Ulster Farmers’ Union beef and lamb policy chairman, Crosby Cleland, has said prices being paid for beef need to strengthen as farmers finishing cattle continue to suffer heavy losses.
This time last year beef producers were receiving in the region of 360p/kg, which is as low as prices can be if livestock coming off a farm here are to break even, the UFU has said.
“Unfortunately at the end of 2015 producers saw no improvement in the market in the run-up to Christmas, which has always been a feature of the beef trade. As a result prices well below the cost of production have left many finishers with losses that top £200/head,” said Mr Cleland.
He said beef producers have had to live with sustained downward price pressure on prices. “This is having a negative impact on the income of many local farms at a time of year when costs are high,” said Mr Cleland. He added that many farmers will also be adjusting to reduced payments within the new CAP system.
“Processors seek to blame weak demand for these poor prices. But the reality is those same businesses continue to pay upwards of 35p/kg more for cattle in Great Britain than here. There is no justifiable reason for this, especially when you consider that the difference was only 5p/kg this time last year,” he said.
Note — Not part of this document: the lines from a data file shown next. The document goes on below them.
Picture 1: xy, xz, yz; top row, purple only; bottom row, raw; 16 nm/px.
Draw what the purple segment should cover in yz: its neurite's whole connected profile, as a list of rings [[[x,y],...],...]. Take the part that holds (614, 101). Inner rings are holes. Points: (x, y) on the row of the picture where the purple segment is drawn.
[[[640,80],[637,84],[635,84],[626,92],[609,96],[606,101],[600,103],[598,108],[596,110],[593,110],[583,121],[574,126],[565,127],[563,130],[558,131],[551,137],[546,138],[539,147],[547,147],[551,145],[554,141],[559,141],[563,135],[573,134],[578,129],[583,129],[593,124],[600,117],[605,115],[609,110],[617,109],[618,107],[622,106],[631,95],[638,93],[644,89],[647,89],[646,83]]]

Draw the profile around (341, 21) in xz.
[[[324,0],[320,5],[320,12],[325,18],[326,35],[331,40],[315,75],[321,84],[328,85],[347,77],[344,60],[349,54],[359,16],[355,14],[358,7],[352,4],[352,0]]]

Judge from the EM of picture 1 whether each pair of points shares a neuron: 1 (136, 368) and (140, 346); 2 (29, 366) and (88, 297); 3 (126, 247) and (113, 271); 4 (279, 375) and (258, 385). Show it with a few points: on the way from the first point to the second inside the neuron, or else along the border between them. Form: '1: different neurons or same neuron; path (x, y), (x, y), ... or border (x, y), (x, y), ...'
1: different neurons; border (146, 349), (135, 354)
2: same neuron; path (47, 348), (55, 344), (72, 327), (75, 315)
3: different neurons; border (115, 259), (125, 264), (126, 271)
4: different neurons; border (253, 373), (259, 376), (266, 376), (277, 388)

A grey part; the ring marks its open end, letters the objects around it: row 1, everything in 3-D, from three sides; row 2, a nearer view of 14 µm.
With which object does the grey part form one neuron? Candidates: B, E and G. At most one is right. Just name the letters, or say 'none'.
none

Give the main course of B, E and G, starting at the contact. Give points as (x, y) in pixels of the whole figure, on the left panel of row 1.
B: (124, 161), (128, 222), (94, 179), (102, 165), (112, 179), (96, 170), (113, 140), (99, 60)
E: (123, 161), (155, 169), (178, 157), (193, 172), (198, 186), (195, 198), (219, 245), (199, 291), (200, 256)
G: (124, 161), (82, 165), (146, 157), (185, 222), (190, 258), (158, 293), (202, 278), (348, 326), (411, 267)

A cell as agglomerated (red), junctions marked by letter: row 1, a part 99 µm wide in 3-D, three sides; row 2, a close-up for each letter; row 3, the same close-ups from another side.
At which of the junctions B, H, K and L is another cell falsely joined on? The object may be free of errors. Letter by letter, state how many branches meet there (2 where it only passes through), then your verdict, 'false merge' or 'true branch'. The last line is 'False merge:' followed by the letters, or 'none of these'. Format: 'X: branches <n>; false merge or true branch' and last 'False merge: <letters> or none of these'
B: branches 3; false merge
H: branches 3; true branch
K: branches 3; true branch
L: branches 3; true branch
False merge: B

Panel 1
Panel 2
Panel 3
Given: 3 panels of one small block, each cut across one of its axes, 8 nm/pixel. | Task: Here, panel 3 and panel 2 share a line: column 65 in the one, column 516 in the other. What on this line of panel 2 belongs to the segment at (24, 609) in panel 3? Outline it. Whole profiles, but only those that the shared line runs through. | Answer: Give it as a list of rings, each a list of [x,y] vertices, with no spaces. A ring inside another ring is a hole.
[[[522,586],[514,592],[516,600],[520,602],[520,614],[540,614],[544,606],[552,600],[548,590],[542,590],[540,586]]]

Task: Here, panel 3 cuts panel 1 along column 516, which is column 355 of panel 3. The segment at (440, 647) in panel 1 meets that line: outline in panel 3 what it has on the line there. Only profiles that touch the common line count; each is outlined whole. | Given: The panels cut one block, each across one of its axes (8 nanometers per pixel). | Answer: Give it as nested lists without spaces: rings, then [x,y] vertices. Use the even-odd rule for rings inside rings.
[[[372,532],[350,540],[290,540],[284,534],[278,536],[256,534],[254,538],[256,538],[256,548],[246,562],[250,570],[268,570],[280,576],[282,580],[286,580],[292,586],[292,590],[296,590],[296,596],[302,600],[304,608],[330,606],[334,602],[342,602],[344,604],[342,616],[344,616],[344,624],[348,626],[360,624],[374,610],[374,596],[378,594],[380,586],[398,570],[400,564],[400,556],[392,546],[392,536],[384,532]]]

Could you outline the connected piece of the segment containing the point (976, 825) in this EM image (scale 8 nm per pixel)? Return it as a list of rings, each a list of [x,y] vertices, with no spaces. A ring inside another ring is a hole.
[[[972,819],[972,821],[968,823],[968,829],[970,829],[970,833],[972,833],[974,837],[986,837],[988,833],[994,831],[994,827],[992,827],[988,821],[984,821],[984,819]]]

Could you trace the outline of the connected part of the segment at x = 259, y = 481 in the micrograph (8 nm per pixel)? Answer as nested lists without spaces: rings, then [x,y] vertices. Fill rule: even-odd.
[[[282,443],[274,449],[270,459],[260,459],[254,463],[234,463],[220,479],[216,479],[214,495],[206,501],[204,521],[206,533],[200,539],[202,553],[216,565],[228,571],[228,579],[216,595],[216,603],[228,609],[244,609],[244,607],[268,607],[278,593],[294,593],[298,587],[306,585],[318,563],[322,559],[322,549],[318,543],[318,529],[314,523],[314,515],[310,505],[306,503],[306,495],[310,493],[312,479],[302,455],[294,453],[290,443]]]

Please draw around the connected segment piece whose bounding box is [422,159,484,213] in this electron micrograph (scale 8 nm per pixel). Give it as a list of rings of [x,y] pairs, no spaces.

One positive is that recent weeks have brought a trend towards processors having to pay prices well ahead of official quotes. “This is happening because farmers are refusing to sell at the prices on offer. That stance has been strengthened by the number of cattle that processors were expecting to come off farms failing to materialise,” said Mr Cleland, who admitted it was difficult to forecast whether this trend would continue in the coming weeks.
“What is clear is that all producers should be negotiating hard for better prices, and they need to resist pressure to accept the quotes currently on offer,” he said.